We currently operate an established system utilizing dimensional model surrogate keys and business keys in a production environment. Concurrently, we are in the process of developing Data Vault 2.0. Our strategy entails running both systems simultaneously for a year to facilitate user acceptance testing (UAT) by the business stakeholders. We are deliberating on potential challenges that may arise concerning key selection between the two systems. It is foreseeable that discrepancies in data storage methods could occur, as the legacy system may employ primary keys (PK), surrogate keys (SK), or business keys, while Data Vault 2.0 will utilize hash keys and business keys. This variance in key structures may lead to data inconsistencies or mismatches, warranting careful consideration and mitigation strategies during the transition period. How can we ensure the data matches apple to apple across systems?

… by doing your due diligence…

Appreciate it if you could elaborate more, so we don’t end up in a situation where end users or customer scratch their heads using the new system and see new keys compared to what they used to see earlier.

Well what you’re after is typically what consultants charge for deciphering / consulting. Sure your customers might be scratching your heads but having quality input is not free.
This forum is mostly about modelling problems, this thread I think is something where a consultancy would spend whiteboard sessions deciphering, helping and getting paid to do.
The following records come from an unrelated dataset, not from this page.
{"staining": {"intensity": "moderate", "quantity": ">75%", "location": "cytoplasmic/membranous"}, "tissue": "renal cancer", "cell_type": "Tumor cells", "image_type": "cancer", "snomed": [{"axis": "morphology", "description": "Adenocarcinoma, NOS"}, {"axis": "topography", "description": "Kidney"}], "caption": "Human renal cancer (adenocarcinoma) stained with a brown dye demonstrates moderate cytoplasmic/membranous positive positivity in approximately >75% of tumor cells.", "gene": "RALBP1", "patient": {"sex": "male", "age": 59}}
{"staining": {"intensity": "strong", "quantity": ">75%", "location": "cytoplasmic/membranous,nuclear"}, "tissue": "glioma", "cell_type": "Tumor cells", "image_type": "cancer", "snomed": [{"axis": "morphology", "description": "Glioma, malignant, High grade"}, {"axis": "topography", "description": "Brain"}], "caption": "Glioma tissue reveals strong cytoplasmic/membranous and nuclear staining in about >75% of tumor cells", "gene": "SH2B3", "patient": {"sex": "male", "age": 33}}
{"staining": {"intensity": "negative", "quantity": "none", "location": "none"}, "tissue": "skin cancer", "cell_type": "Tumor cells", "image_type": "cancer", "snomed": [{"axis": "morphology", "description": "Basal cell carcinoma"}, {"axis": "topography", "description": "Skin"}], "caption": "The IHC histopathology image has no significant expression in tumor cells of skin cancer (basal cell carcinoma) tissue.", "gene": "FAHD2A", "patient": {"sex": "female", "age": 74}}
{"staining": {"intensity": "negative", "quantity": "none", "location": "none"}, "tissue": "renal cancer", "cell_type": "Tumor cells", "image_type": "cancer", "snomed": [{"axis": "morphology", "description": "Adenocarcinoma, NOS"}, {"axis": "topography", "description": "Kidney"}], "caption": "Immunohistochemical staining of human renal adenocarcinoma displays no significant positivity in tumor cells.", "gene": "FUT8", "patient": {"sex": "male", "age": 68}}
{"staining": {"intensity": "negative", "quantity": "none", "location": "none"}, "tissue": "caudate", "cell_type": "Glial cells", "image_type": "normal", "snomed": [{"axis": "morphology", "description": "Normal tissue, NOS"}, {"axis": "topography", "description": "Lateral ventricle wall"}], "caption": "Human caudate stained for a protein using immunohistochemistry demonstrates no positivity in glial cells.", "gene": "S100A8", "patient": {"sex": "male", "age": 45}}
DV 2.0 hubs are defined by business keys, not surrogate keys. You might bring in the SK from a source system and have it in a satellite, but only the true business keys should be in the hub. The only potential conflict between business keys will be if a business key value is provided by 2 independent systems (think of item number from 2 different sources), in which case a business key collision code is recommended.

I’m going to assume that “variance in key structure” means that different source systems have different “grain” of business key (e.g. one defines item by an item number but the other defines item as item number + size) but analysis should help identify those. (This can be a challenging conversation when each part of the business is convinced that their way is the only correct way.)

I hope that’s helpful.